Sakura menoleh dan segera membalas senyum Temari. Di sampingnya, Kankurou ikut menatapnya. Tatapan terima kasih sama seperti Temari. Hanya sedikit berbeda karena kali ini Kankurou tak memakai riasan wajahnya yang contreng sana-sini. Satu-satunya warna yang menghias wajahnya hanyalah warna semu merah muda di sisi pipinya.

"Kau benar-benar banyak membantu, Sakura-san..."

Sakura lagi-lagi tersenyum. Ia tahu Kankurou mengucapkannya tulus. "Bagaimana peserta perwakilan Suna? Apa kalian yakin mereka bisa menyaingi shinobi Konoha?"

Temari tergelak. Ia mendongak dengan bangga. "Tentu saja."

"Kita lihat saja nanti."

Hari ini persiapan gedung untuk ujian chunin telah rampung. Satu-satunya pekerjaannya yang tersisa sebagai panitia adalah mengatur pembagian soal-soal saat ujian minggu depan. Untuk urusan regu perawat bisa ia atur belakangan.

"Baiklah! Kami sekarang mau ke Yakiniku-Q. Ada Gaara dan Chouji menunggu di sana," ujar Temari—menyeret Kankurou pergi dari hadapan Sakura.

Begitu dua shinobi Suna itu menyingkir dari pandangannya, suara lain menggema menyambangi telinganya.

"Sakura-san!"

"Sai?"

"Lokasi arena pertarungannya sudah selesai diatur. Bagaimana sekarang?"

Sakura menghela napas. Di mana Shikamaru saat ini? Seenaknya saja ketua panitianya menghilang begitu saja. Bahkan Naruto juga. Setelah mendapat pukulan dari Sakura karena mengganggunya tadi, Naruto belum kunjung muncul.

Ah, ia jadi merasa bersalah.

Tapi itu juga salah Naruto!

Harusnya kan ia bisa mengajaknya kencan—ah, maksudnya memberi tawaran untuk makan siang dengan cara yang tidak memalukan seperti tadi.

Karena jujur saja, tiap Naruto meneriakkan kata 'kencan', semua orang yang berdiri di sekitar Sakura akan menatapnya dengan pandangan penuh pertanyaan. Itu membuatnya tidak nyaman.

Payah.

"Sebaiknya kau menemui Tenten, Sai. Bantu ia mendata senjata-senjata yang boleh digunakan peserta ujian nanti."

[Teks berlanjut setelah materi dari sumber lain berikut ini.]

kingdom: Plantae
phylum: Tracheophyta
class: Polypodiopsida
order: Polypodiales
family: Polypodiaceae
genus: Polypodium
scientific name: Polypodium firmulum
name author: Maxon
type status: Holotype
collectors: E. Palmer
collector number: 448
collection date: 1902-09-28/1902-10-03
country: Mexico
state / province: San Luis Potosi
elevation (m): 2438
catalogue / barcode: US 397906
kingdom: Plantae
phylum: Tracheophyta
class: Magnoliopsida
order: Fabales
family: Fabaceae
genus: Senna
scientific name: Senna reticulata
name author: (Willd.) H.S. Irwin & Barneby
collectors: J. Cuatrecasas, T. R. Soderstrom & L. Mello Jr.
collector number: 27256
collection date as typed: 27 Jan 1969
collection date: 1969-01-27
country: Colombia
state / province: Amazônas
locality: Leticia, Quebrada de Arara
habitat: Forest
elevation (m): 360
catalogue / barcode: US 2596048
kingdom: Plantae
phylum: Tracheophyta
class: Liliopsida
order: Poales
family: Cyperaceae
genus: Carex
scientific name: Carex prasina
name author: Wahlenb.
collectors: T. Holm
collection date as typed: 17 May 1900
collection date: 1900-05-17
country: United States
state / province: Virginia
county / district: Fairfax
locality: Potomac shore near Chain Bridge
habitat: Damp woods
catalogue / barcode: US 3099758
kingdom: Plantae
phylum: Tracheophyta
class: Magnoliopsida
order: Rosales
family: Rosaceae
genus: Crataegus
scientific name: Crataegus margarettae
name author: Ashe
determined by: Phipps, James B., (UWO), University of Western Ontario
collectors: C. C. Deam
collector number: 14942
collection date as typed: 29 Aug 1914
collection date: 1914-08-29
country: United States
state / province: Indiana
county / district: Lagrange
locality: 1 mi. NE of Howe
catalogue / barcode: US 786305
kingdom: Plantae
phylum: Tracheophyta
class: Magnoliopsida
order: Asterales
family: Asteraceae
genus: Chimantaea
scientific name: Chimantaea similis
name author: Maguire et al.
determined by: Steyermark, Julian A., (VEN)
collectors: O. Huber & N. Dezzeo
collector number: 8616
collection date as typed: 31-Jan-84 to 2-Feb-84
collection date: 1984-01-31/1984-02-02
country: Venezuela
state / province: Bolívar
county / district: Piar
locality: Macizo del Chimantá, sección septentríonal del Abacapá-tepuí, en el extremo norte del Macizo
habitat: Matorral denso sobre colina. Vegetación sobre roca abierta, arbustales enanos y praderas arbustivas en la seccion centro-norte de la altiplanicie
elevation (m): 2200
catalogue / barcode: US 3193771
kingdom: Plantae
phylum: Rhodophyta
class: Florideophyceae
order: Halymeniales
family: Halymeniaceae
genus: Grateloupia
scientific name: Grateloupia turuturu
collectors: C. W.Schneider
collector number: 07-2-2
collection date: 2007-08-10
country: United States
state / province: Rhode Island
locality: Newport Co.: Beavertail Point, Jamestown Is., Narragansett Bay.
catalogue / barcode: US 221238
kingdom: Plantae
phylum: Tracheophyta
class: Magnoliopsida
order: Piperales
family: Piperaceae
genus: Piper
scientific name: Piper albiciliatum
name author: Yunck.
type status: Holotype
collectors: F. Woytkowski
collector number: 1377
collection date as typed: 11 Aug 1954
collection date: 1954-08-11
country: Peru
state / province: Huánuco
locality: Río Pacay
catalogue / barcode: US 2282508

Dengan jawaban sesederhana itu, Sai melempar senyumnya—melesat pergi dari hadapan Sakura. Dan kini... tinggallah Sakura sendirian di dalam ruangan rapat kecil. Matanya menatap berkas-berkas di atas meja. Sedikit menghela napas, gadis itu berseru sambil mengangkat kepalan tangannya.

"Semangat! Dattebayo!"

Sakura menutup mulutnya segera. Wajahnya merona sesaat. Ah, di mana ninja berisik itu saat ia membutuhkannya?

.

o.O.o.O.o.O.o.O.o.O.o.O

.

Hari ini juga Sakura tak mendapati Naruto. Kami-sama, ke mana si troublemaker itu? Sedikit banyak sih ia merindukannya. Err, mungkin banyak. Hari ini kegiatan hariannya tak jauh berbeda dengan kemarin.

Sibuk.

Rutinitas yang tiada habisnya.

Jam makan siang. Harusnya pada jam segini, Naruto muncul untuk melengkingkan suara berisiknya. Tapi hari ini ia tidak melihatnya. Bahkan sekedar rambut pirang jabriknya yang selalu bisa membuat Sakura dengan cepat menemukannya.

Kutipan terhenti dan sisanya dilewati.